This is a brief overview of the sport and is in no way legally binding. In all cases the sport specific classification rules will take precedence. Should this page be out of date please contact email@example.com.
Eligible impairment types:
Impaired muscle power
Impaired passive range of movement
Leg length difference
All athletes compete in a wheelchair and have an impairment affecting their legs or feet. Players, for example, have amputations or paraplegia. Not all the players are wheelchair users in daily life.
While most athletes have normal arm and hand function, the main differences between athletes of different sport classes are trunk control and sitting balance, which allows them to lean forward and sideways to catch and pass the ball:
Players in sport class 1.0 have no trunk control and thus cannot bend forward or sideways or rotate to catch and pass the ball. To keep a stable position, the backrest of the wheelchair is a bit higher and the athletes are strapped to the wheelchair.
These players can lean forward and rotate their body to some extent, allowing them to catch the ball within a larger radius. Like their team members in sport class 1.0, their wheelchairs have a higher backrest and strapping for trunk support.
This profile describes players who can fully rotate and lean forward, but cannot lean to the sides. As they do not need sitting support, their wheelchair has a low backrest.
While 4.0 players can move forward and rotate like their team members in sport class 3.0, they can partially lean to the sides as well. Often players in this sport class can lean to one side only, for example, because an impairment in one leg would cause a loss of balance to the other side.
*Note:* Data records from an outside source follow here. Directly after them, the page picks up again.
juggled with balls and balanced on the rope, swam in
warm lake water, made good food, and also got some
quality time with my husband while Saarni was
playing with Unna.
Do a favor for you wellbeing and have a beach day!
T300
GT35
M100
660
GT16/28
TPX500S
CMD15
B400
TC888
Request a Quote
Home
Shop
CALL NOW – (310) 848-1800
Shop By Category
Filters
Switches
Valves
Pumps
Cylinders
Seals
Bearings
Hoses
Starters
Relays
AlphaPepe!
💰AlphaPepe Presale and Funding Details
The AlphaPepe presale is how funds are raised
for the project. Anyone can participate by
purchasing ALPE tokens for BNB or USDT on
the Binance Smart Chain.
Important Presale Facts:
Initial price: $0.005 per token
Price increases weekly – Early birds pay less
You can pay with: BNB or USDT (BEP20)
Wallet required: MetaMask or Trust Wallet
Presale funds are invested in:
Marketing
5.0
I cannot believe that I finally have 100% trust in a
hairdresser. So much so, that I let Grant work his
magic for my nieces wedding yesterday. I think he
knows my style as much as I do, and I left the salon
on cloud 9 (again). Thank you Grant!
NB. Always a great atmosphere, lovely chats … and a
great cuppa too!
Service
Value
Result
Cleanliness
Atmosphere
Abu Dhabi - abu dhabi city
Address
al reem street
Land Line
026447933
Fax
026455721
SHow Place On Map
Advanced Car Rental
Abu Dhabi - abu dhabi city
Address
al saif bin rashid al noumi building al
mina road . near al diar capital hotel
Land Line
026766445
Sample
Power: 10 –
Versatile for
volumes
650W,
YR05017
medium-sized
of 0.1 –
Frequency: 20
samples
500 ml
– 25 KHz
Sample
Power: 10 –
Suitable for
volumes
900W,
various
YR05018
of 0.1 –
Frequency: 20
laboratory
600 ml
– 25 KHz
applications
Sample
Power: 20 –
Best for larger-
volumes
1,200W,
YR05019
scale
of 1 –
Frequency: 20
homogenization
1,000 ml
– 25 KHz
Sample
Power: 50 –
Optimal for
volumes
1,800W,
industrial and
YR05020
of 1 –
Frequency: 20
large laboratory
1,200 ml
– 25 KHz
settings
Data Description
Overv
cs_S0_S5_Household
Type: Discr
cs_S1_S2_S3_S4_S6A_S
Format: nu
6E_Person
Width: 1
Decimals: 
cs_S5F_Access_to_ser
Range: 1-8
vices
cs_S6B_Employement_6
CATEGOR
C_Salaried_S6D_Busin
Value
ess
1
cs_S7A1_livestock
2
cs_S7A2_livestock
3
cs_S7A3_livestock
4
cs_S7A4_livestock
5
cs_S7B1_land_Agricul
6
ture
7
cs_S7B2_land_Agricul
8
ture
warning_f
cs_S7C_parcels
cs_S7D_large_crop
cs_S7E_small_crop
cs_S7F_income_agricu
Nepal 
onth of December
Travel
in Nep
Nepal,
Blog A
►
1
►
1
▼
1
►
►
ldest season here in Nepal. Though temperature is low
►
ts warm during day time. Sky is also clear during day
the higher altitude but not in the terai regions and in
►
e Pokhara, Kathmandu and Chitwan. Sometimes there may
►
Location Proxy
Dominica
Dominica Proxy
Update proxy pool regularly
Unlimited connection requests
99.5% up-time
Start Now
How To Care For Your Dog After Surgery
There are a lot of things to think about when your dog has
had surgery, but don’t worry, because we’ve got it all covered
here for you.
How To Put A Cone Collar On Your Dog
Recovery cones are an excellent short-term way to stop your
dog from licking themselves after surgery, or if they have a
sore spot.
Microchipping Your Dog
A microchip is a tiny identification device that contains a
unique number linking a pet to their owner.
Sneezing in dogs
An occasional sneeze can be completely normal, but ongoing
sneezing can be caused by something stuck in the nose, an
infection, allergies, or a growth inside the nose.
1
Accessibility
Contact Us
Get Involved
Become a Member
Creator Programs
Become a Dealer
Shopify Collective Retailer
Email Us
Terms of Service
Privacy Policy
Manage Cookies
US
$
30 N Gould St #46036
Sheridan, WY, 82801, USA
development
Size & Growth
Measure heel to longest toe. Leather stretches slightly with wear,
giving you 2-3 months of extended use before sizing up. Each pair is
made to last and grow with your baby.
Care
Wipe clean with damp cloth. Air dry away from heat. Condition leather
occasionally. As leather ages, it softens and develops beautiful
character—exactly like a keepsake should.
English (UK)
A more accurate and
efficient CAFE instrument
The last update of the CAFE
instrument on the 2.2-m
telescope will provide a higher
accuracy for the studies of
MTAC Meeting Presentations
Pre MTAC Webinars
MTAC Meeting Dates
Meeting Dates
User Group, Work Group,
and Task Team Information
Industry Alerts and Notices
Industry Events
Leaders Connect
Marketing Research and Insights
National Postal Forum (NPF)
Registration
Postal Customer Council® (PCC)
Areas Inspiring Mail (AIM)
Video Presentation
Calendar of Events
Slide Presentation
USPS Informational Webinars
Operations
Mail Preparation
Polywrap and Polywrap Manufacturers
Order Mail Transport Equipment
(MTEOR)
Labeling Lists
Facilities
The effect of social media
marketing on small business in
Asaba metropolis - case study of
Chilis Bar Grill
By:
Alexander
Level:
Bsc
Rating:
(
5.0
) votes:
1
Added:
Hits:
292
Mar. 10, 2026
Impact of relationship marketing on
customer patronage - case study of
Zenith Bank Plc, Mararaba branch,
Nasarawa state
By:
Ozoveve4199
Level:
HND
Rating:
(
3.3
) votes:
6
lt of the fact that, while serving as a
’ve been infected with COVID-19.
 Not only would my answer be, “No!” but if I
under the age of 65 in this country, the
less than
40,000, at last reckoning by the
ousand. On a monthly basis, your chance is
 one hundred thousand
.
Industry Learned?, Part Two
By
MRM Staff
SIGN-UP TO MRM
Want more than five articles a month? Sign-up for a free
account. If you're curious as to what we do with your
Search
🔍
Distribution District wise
Players in this sport class have the least eligible impairment and have no restriction in trunk rotation or leaning forward or sideways. Players with a foot amputation or a 6 cm leg length difference would be eligible for this sport class.
An athlete can also be allocated the sport classes 1.5, 2.5 or 3.5. The activity profile of these “half-pointers” fit in between the profiles of the lower and higher class.
Each team of five players is only allowed to have 14 points on the field of play at the same time.